··· Text section

IN RE THE MARRIAGE OF KELLIE R. RISBECK AND MATTHEW W. RILEY UPON THE PETITION OF KELLIE R. RISBECK, PETITIONER-APPELLANT, AND CONCERNING MATTHEW W. RILEY, RESPONDENT-APPELLEE.


Appeal from the Iowa District Court for Warren County, Gary G. Kimes, Judge.

The opinion of the court was delivered by: Vogel, P.J.

A wife appeals the modification order of her dissolution of marriage decree. AFFIRMED.

Heard by Vogel, P.J., and Vaitheswaran and Bower, JJ.

······

*Task instructions*. Please restate the appeal text starting at "IN RE THE MARRIAGE" and ending at "marriage decree. AFFIRMED.", switching "Warren County" to "Polk County".

··· Information shown

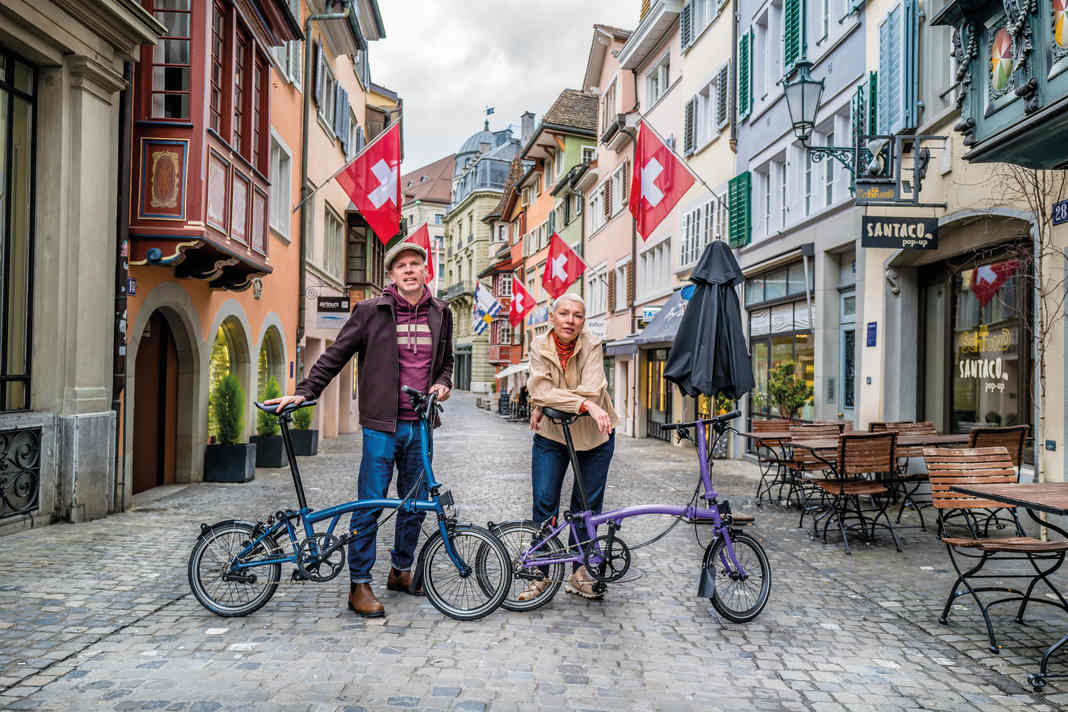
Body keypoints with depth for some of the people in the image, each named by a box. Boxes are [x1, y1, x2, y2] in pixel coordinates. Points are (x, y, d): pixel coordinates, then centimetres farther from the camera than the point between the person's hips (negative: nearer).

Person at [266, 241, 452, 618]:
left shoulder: (440, 314, 10)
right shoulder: (371, 311, -2)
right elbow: (335, 355, 1)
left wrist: (442, 383, 4)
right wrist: (303, 392, -4)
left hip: (420, 425, 4)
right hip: (382, 424, -4)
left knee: (415, 504, 12)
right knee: (370, 504, -2)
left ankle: (401, 571, 30)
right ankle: (359, 585, 7)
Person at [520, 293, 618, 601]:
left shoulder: (592, 346, -13)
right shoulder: (540, 346, -10)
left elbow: (591, 389, -25)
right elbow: (540, 391, -22)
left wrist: (548, 406, -21)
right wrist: (586, 405, -32)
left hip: (594, 434, 0)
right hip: (551, 435, 1)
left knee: (587, 505, 5)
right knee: (544, 501, -3)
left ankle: (580, 572, 19)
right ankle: (540, 573, 9)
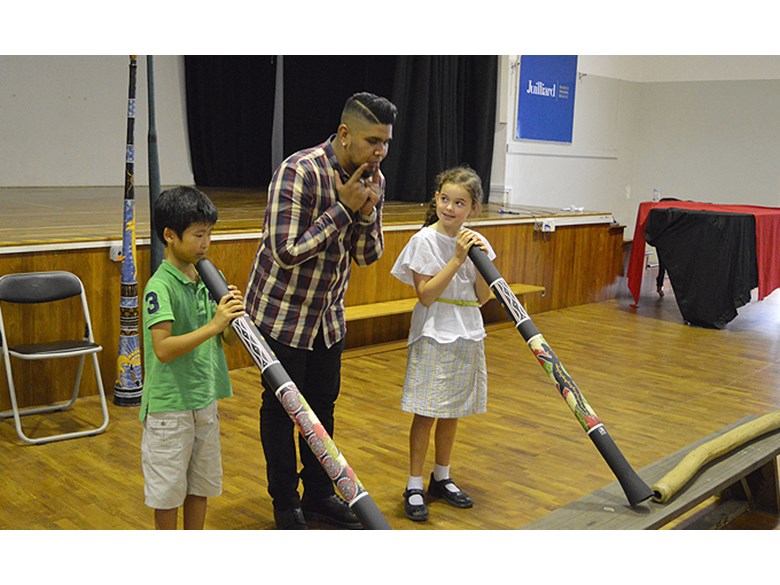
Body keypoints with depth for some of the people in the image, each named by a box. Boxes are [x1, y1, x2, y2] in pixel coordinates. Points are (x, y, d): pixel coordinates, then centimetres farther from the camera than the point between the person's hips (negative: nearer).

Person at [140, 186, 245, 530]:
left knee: (201, 482, 18)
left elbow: (226, 339, 8)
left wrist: (234, 317, -12)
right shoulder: (160, 286, -17)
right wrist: (213, 325, -31)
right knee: (168, 488, 9)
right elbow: (163, 349, -27)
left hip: (205, 397, 7)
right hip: (169, 403, -7)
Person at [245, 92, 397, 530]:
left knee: (323, 405, 14)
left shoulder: (372, 179, -2)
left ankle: (319, 495, 30)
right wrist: (343, 208, -27)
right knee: (282, 408, 6)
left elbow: (367, 256, 3)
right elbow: (287, 252, -29)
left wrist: (367, 214, -17)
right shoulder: (299, 172, -24)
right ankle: (286, 504, 22)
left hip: (329, 314, 7)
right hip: (281, 313, -6)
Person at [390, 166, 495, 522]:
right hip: (433, 336, -5)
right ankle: (414, 487, 11)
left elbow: (483, 298, 3)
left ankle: (441, 479, 29)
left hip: (467, 335, 5)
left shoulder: (475, 241, 5)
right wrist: (458, 259, -20)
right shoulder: (425, 240, -9)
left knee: (451, 411, 14)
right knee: (426, 412, -1)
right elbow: (426, 295, -16)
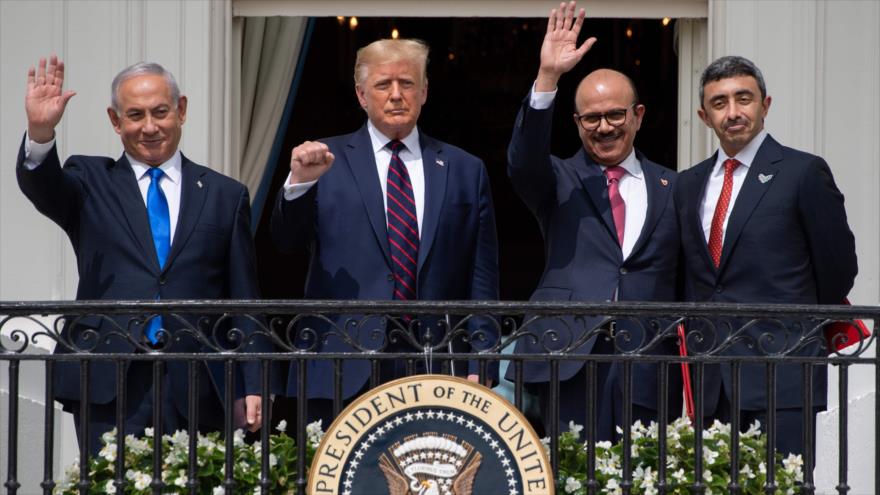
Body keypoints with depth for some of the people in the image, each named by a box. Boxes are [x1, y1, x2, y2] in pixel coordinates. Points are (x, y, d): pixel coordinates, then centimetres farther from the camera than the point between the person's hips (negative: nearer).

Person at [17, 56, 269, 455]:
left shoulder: (225, 195, 12)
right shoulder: (91, 182, 11)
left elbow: (244, 302, 11)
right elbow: (42, 185, -11)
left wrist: (250, 387, 4)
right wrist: (40, 133, -32)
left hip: (196, 388, 1)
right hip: (108, 386, -1)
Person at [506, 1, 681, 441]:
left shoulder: (671, 189, 15)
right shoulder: (559, 181, 11)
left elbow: (684, 282, 14)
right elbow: (522, 162, -12)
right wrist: (547, 78, -23)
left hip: (647, 368, 1)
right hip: (571, 361, -1)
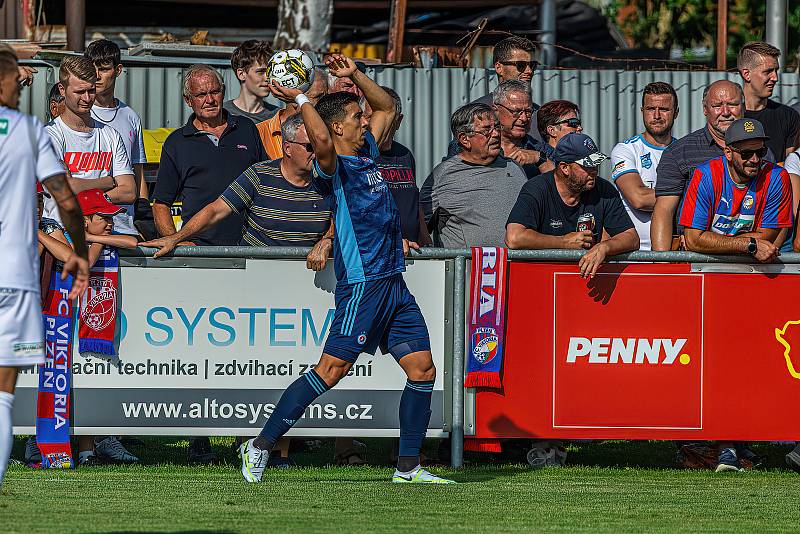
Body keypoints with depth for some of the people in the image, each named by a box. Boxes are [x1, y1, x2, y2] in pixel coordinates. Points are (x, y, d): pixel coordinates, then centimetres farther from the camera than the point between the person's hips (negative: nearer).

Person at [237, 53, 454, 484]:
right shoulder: (334, 166, -9)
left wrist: (354, 76, 16)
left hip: (393, 283, 8)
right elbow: (321, 140, -32)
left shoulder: (368, 152, 16)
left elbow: (386, 106, 29)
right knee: (332, 369, -11)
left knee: (423, 370, 4)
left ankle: (408, 466, 10)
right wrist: (300, 99, -19)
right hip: (362, 283, -8)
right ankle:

······

*Answer box*.
IN RE THE MARRIAGE OF KELLIE R. RISBECK AND MATTHEW W. RILEY UPON THE PETITION OF KELLIE R. RISBECK, PETITIONER-APPELLANT, AND CONCERNING MATTHEW W. RILEY, RESPONDENT-APPELLEE.


Appeal from the Iowa District Court for Polk County, Gary G. Kimes, Judge.

The opinion of the court was delivered by: Vogel, P.J.

A wife appeals the modification order of her dissolution of marriage decree. AFFIRMED.